* **ENUNCIADO 1**
Traduza para o inglês esta frase do texto sobre a nação como escala geográfica: "A nação como escala geográfica representa uma construção política, o lugar do poder do Estado."
* **ENUNCIADO 2**
No texto sobre a nação como escala geográfica, quais outras escalas são controladas a partir da escala nacional?
* **ENUNCIADO 3**
Dê continuidade ao texto sobre a nação como escala geográfica, começando logo após a última frase apresentada.

* **TRECHO DO DOCUMENTO**
··········
A nação como escala geográfica representa uma construção política, o lugar do poder do Estado. Suas fronteiras são bem definidas e suas conexões extremamente intensas e variadas, tanto como a escala das fronteiras regionais como com as demais escalas. É a escala do sistema capitalista por excelência, o que em outros tempos históricos não ocorria, vide as Cidades-Estados gregas. Atualmente, com o avanço das forças do mercado mundial o estado nacional é uma escala vulnerável a partir da necessidade de mercados "sem fronteiras". Contudo é nessa escala que se dá o controle de outras escalas como a urbana, a região, a comunidade e o próprio corpo. Para isso estão presentes.

Nessa escala tem-se observado, contudo uma possibilidade de resistência ao rompimento das fronteiras do estado nacional, fenômeno de extrema riqueza, considerando-se os desdobramentos políticos e sociais que esse movimento pode ensejar.
··········
* **AMOSTRA DOS REGISTROS**
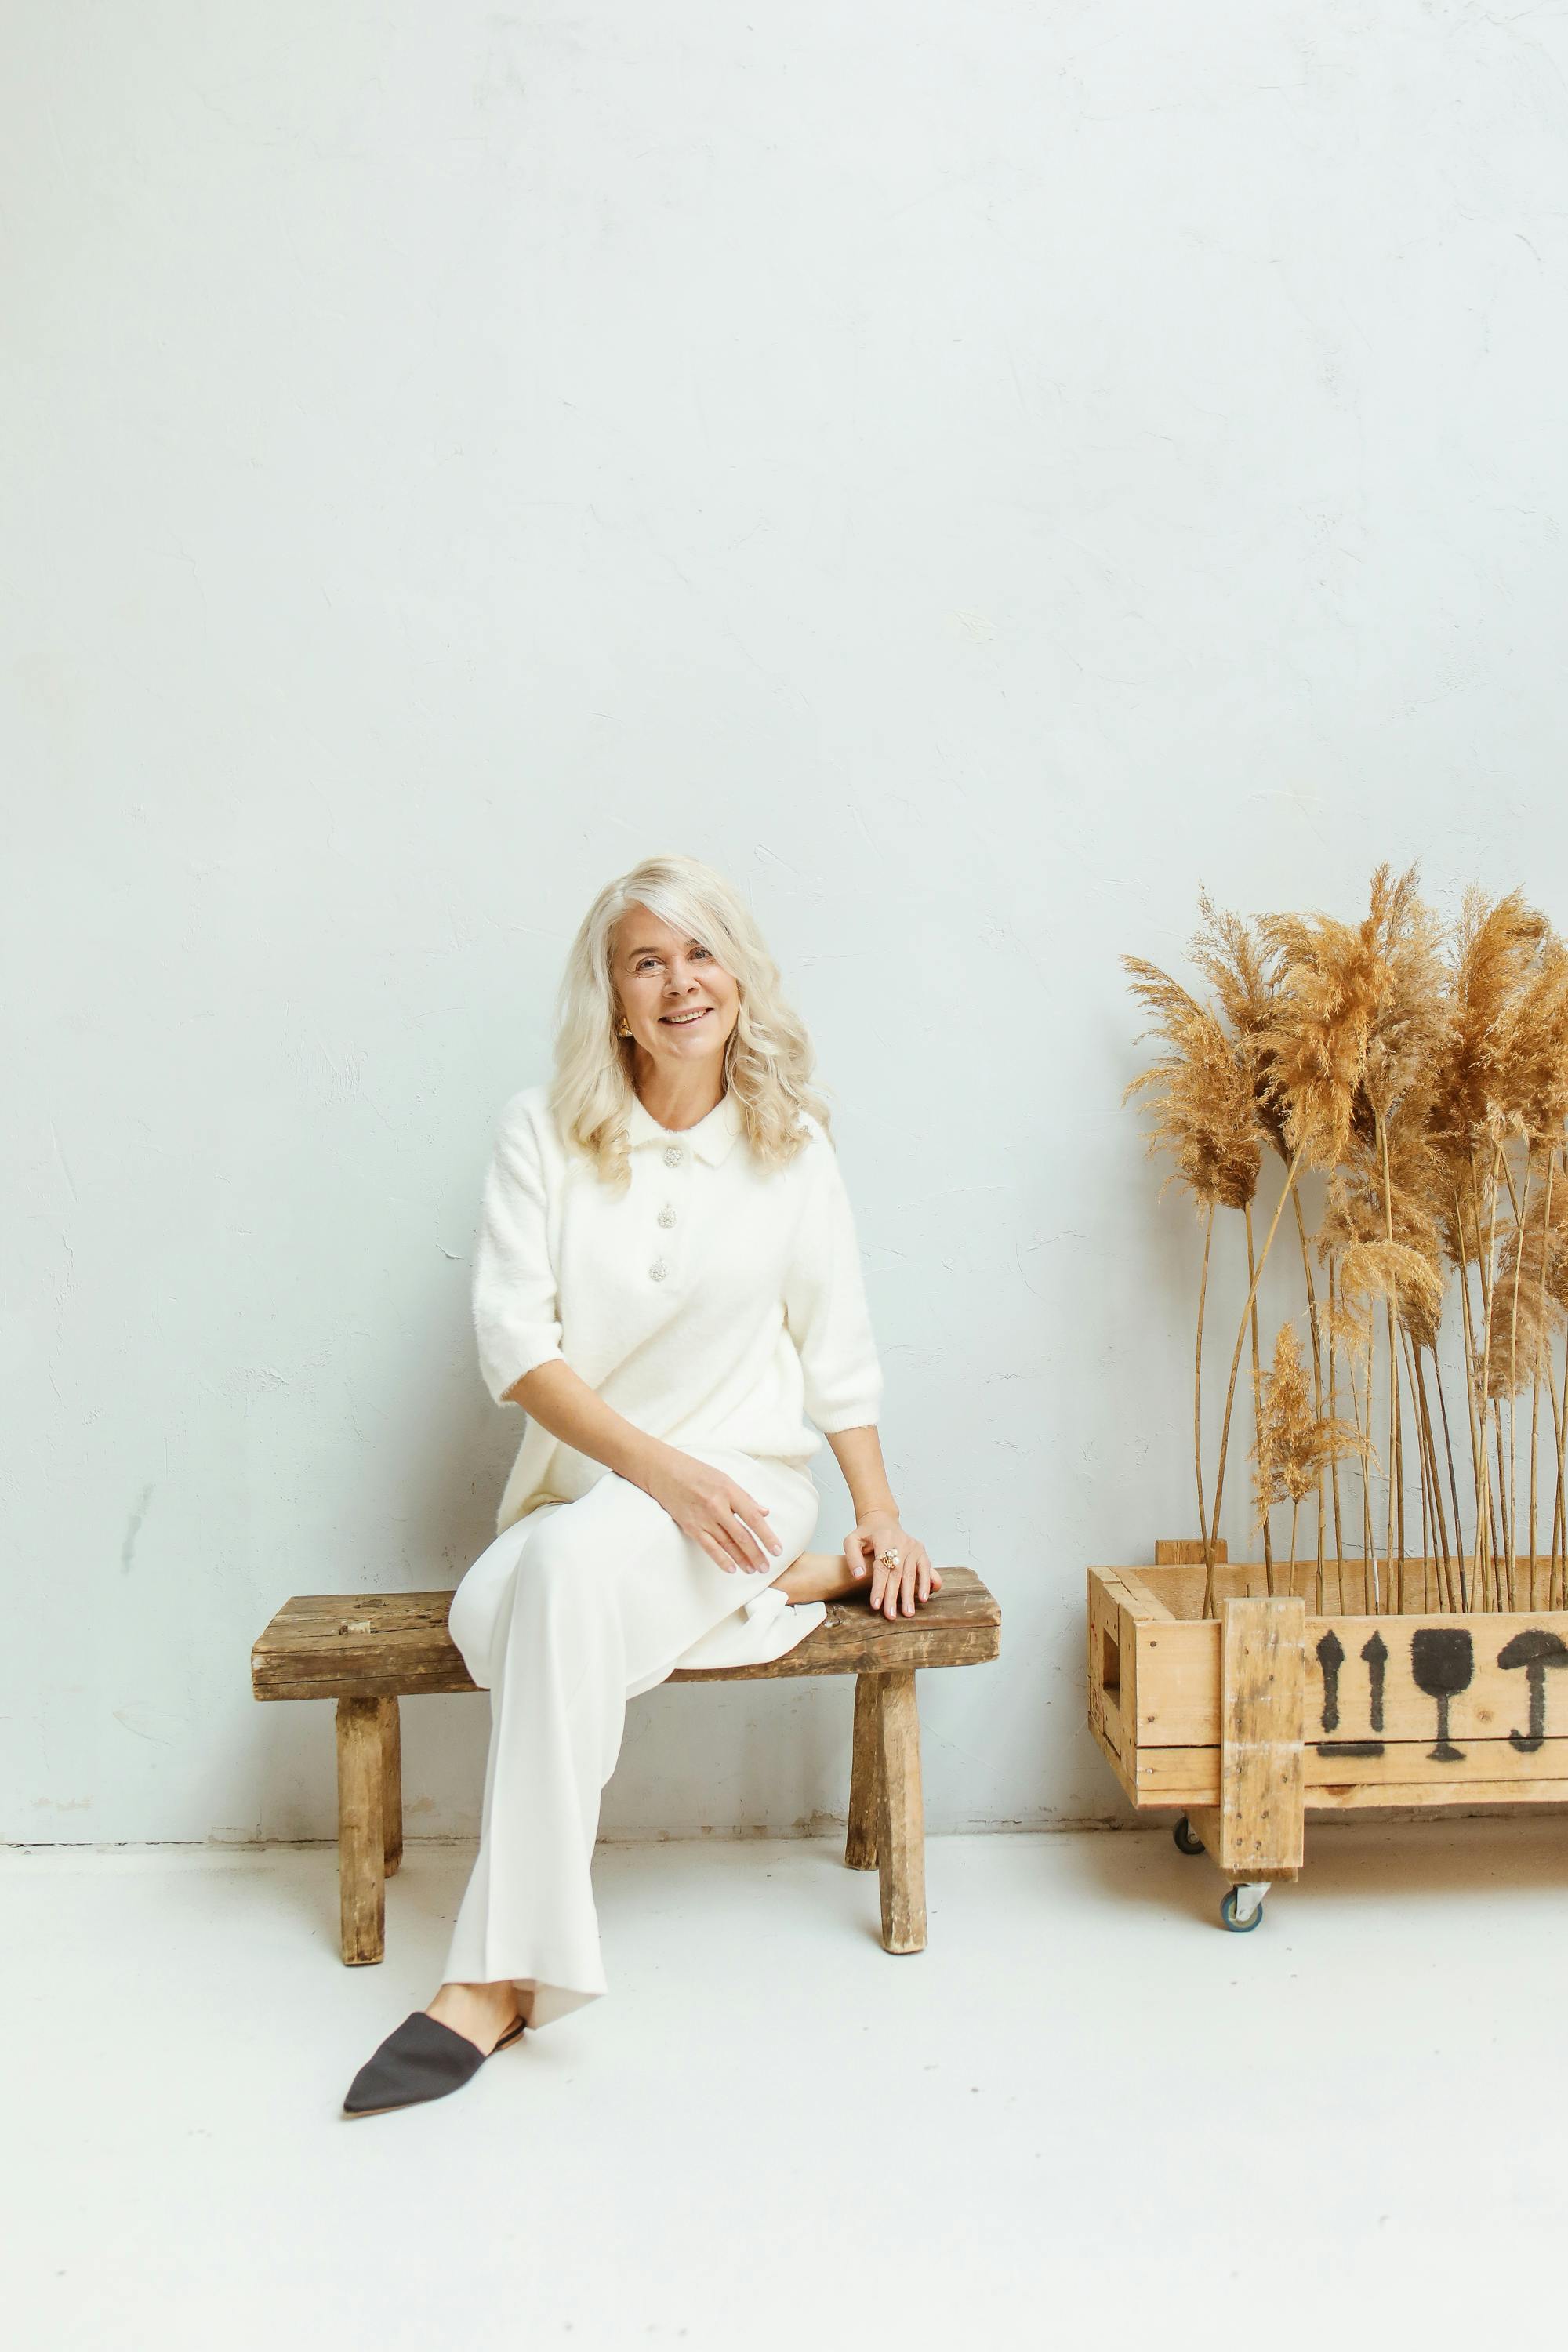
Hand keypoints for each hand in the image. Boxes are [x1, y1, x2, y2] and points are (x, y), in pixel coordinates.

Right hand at [643, 1447, 784, 1576]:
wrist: (665, 1472)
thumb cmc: (697, 1473)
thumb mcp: (725, 1479)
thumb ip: (745, 1497)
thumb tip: (765, 1513)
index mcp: (729, 1491)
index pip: (753, 1518)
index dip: (767, 1536)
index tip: (777, 1550)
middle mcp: (717, 1506)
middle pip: (742, 1535)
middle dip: (756, 1553)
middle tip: (766, 1567)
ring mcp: (703, 1518)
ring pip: (727, 1544)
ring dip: (741, 1559)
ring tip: (753, 1570)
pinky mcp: (691, 1526)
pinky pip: (709, 1547)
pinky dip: (721, 1559)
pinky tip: (731, 1569)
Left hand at [843, 1512, 940, 1619]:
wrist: (882, 1520)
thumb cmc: (866, 1534)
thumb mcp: (852, 1541)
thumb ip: (852, 1558)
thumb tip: (859, 1577)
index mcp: (883, 1538)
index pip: (881, 1567)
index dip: (878, 1587)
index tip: (875, 1605)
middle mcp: (901, 1541)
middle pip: (896, 1573)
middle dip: (893, 1596)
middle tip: (891, 1615)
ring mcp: (913, 1546)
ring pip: (911, 1574)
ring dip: (909, 1595)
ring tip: (908, 1613)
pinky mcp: (921, 1550)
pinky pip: (925, 1569)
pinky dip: (926, 1584)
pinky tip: (924, 1598)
··········
* **RESPOSTA ESPERADA 1**
The nation as a geographic scale represents a political construction, the locus of state power.

* **RESPOSTA ESPERADA 2**
A urbana, a região, a comunidade e o próprio corpo.

* **RESPOSTA ESPERADA 3**
A circulação do capital tem levado a construção da escala das fronteiras globais dentro do modo de produção capitalista. "A dinâmica interna do desenvolvimento desigual, estruturado de acordo com as relações sociais e econômicas específicas da sociedade capitalista molda a escala global. [...] da mesma forma, o global é dividido não apenas segundo as divisões políticas dos estados nacionais, mas também conforme os níveis de desenvolvimento - subdesenvolvimento experimentados e alçados por esses estados no mercado mundial" (Smith, 2000). Essa escala uniu distintas ilhas de poder nacional numa empreitada ligada às burguesias nacionais, em favor de um projeto global de dominação de classe. Contudo lutas têm surgido principalmente de base nacional e regional antiglobalização, digam-se fronteiras globais.

Buscando relacionar os fundamentos da tese do desenvolvimento desigual e combinado e das escalas geográficas propostas com a pesquisa em desenvolvimento, julgamos encontrar conexões relevantes.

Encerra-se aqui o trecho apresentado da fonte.